Submitted to: Genome Biology
Publication Type: Peer Reviewed Journal
Publication Acceptance Date: 8/22/2013
Publication Date: 9/13/2013
Citation: Koren, S., Harhay, G.P., Smith, T.P.L., Bono, J.L., Harhay, D.M., McVey, D.S., Radune, D., Bergman, N.H., Phillippy, A.M. 2013. Reducing assembly complexity of microbial genomes with single-molecule sequencing. Genome Biology. 14:R101. DOI: 10.1186/GB-2013-14-9-R101.

Interpretive Summary: The sequencing and assembly of bacterial genomes is an important first step in understanding bacterial mechanisms of survival, reproduction, and their impact on agricultural systems. This manuscript describes an approach or “recipe” for performing bacterial genome sequencing and assembly, as well as the technical and biological requirements that result in complete chromosomal assembly.

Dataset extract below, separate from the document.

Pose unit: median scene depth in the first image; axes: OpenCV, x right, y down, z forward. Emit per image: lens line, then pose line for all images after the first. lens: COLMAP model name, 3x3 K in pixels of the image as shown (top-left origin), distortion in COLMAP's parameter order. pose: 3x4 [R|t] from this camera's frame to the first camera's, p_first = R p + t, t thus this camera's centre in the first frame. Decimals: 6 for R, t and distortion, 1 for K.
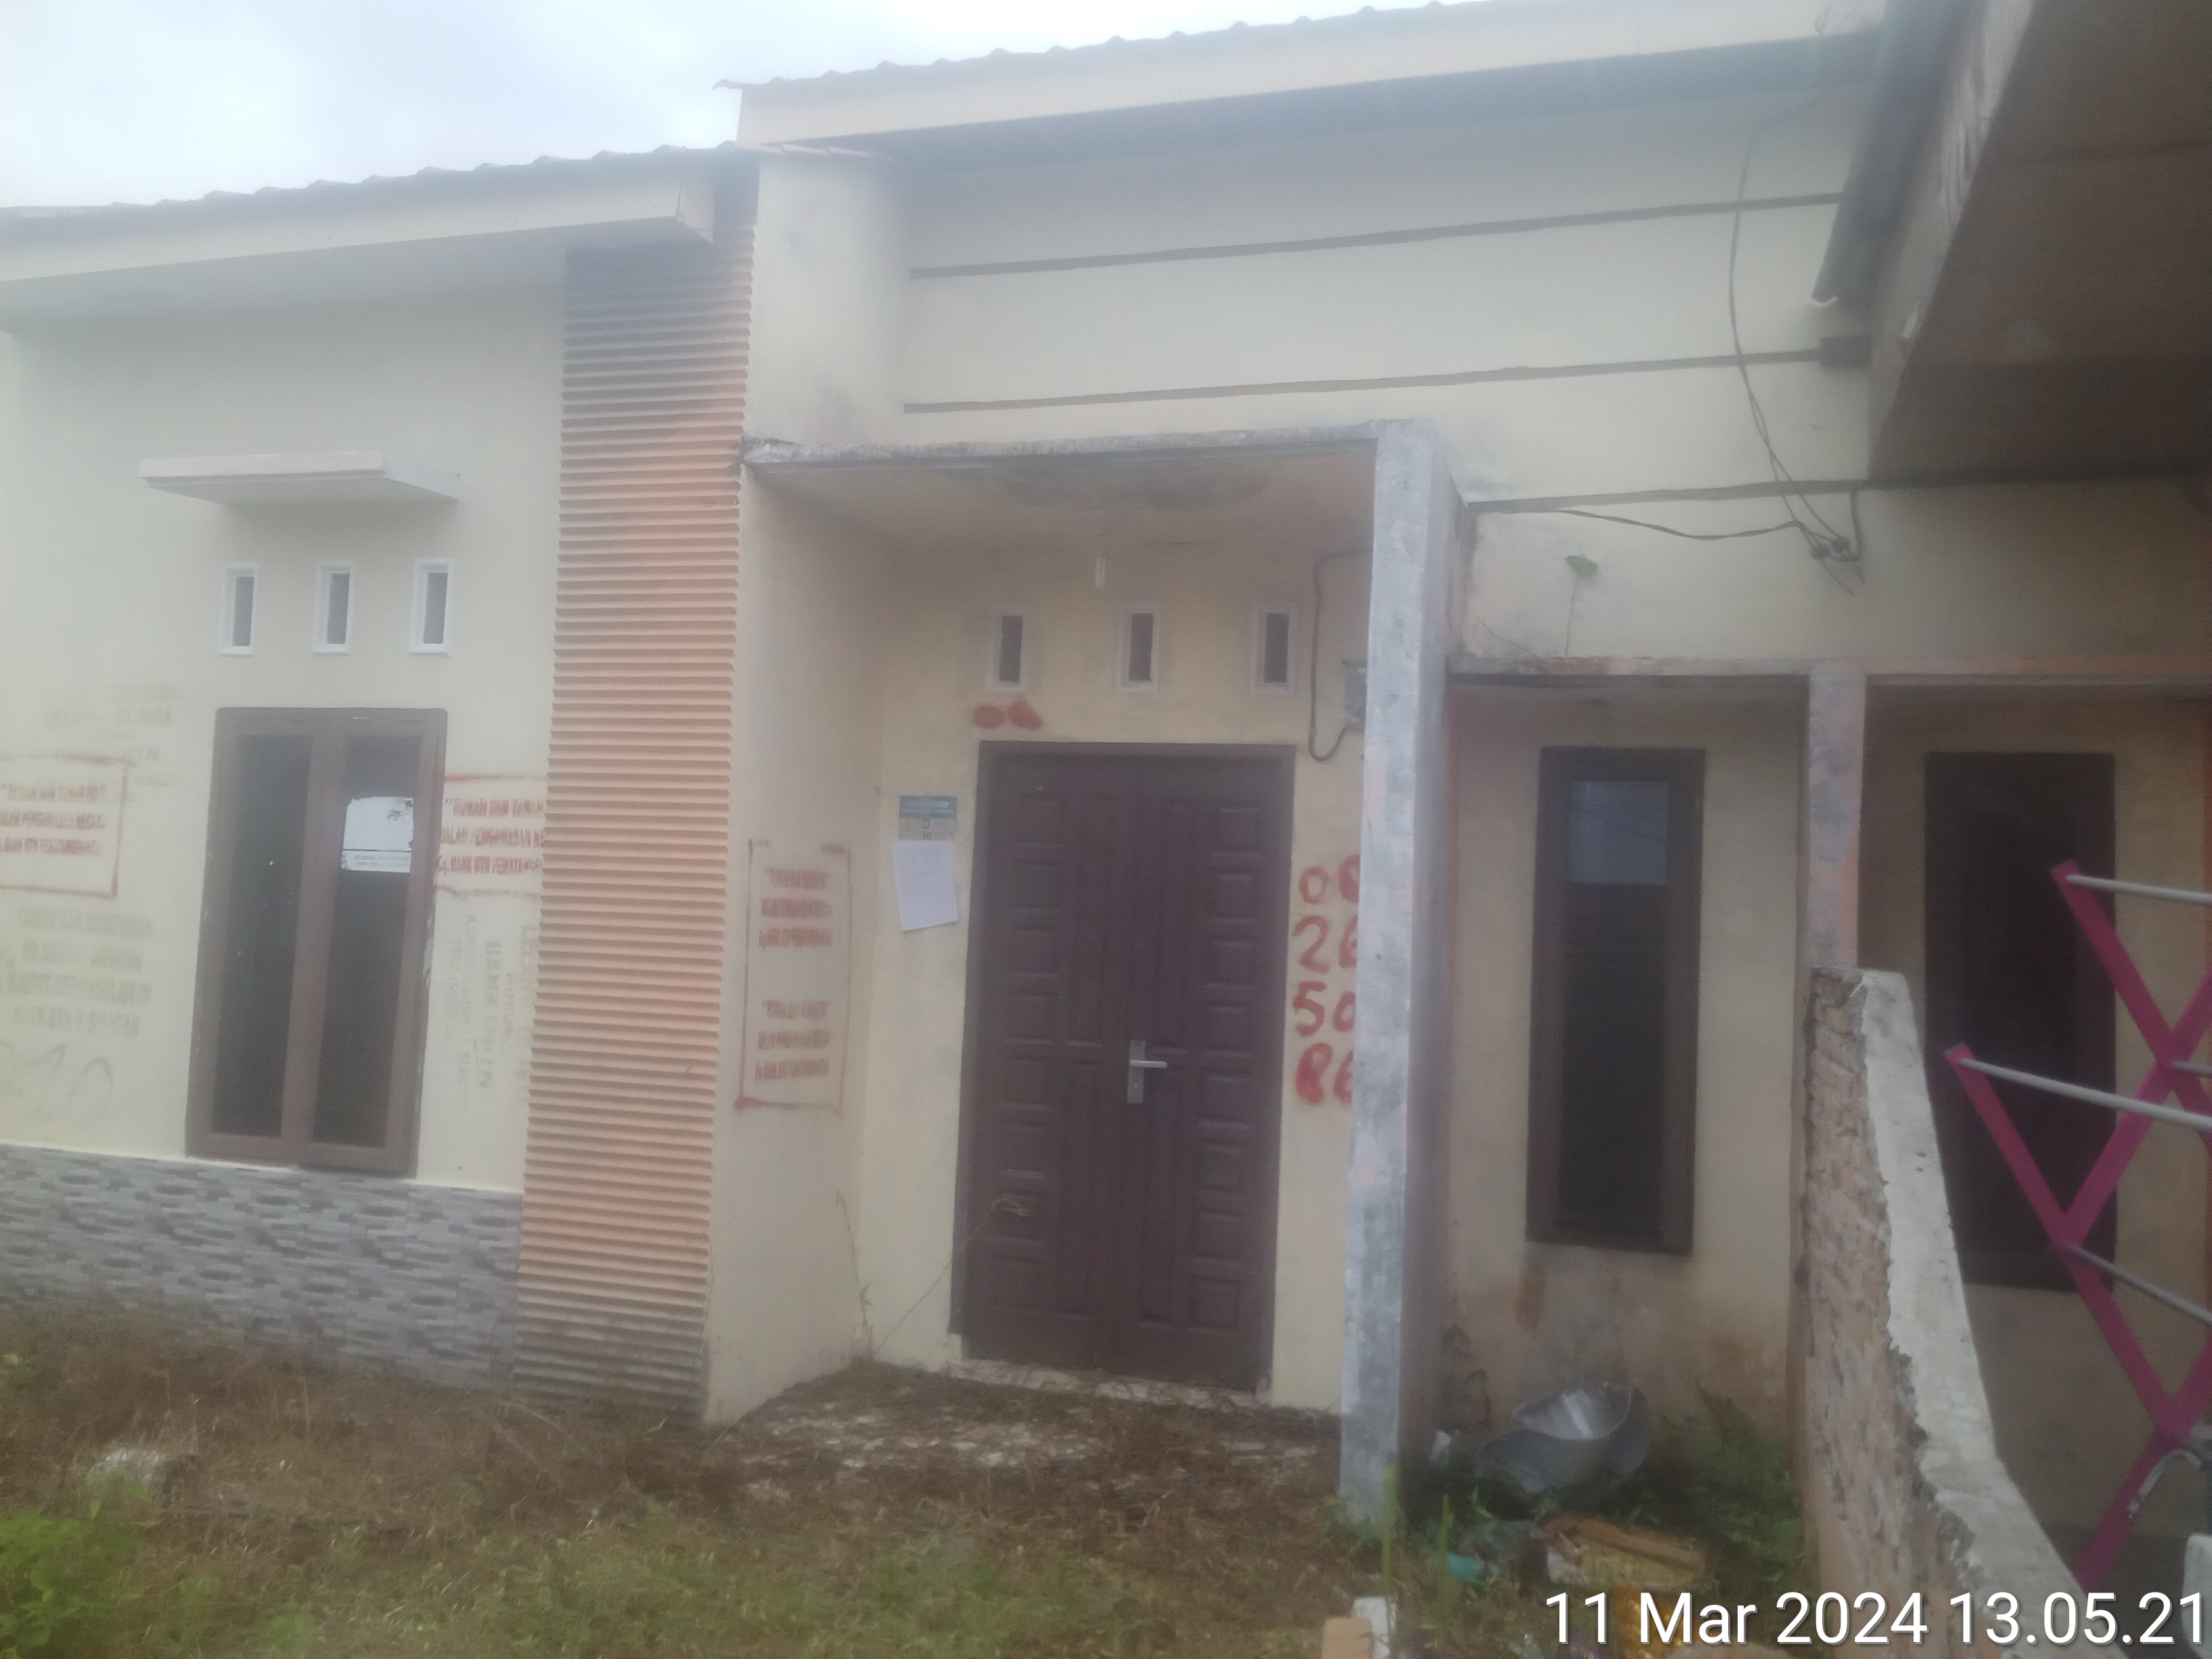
lens RADIAL K [[1839.2, 0, 1128.3], [0, 1839.2, 819.8], [0, 0, 1]] dist [0.080719, -0.157884]
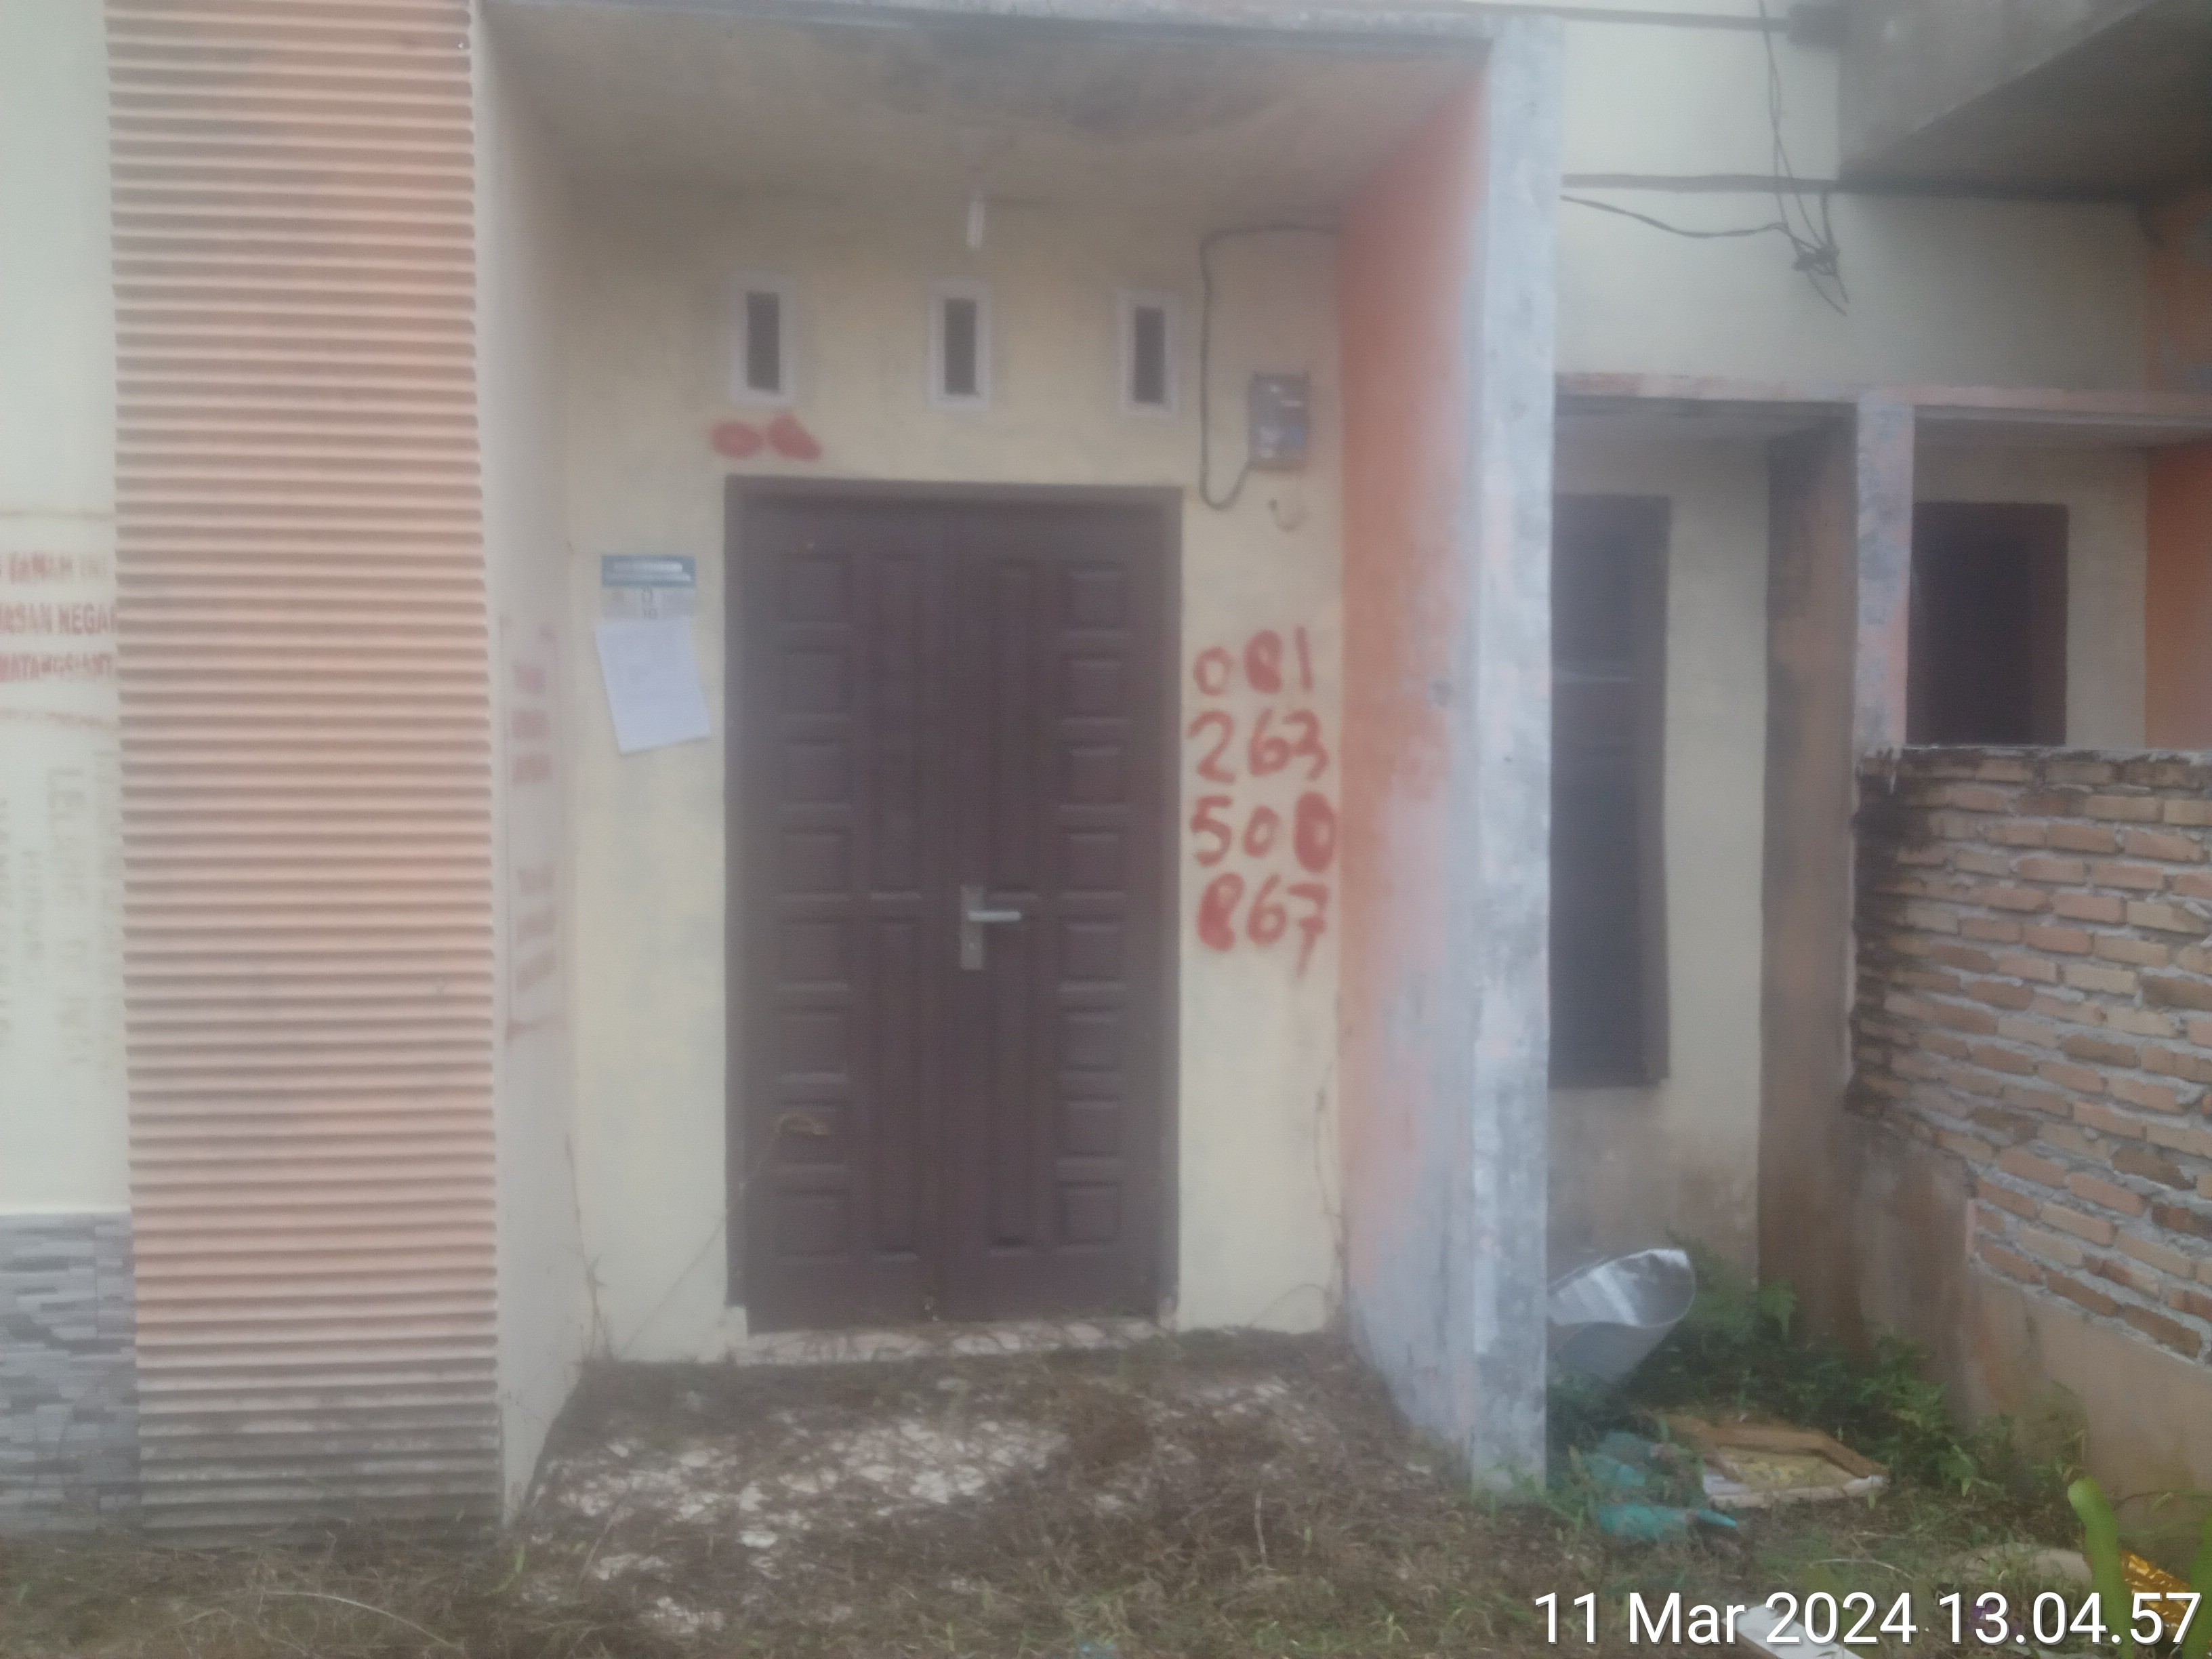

Technical Abstract: Genome assembly algorithms cannot fully reconstruct microbial chromosomes from the DNA reads output by first or second-generation sequencing instruments. Therefore, most genomes are left unfinished due to the significant resources required to manually close gaps left in the draft assemblies. Single-molecule sequencing addresses this problem by greatly increasing sequencing read length, which simplifies the assembly problem. To measure the benefit of single-molecule sequencing on microbial genome assembly, we analyzed the repeat complexity of 2,267 previously finished bacteria and archaea, and sequenced the genomes of six bacteria. Our results demonstrate that current single-molecule sequencing can close more than 70% of known bacterial and archaeal genomes at finished-grade quality using only a single library. In addition, this single-library approach shows comparable accuracy to hybrid assemblies of multiple technologies. This drastically reduces the cost of microbial finishing to below $2,000 per genome, and enables high-fidelity, population-scale studies of core-genomes, pan-genomes and chromosomal organization.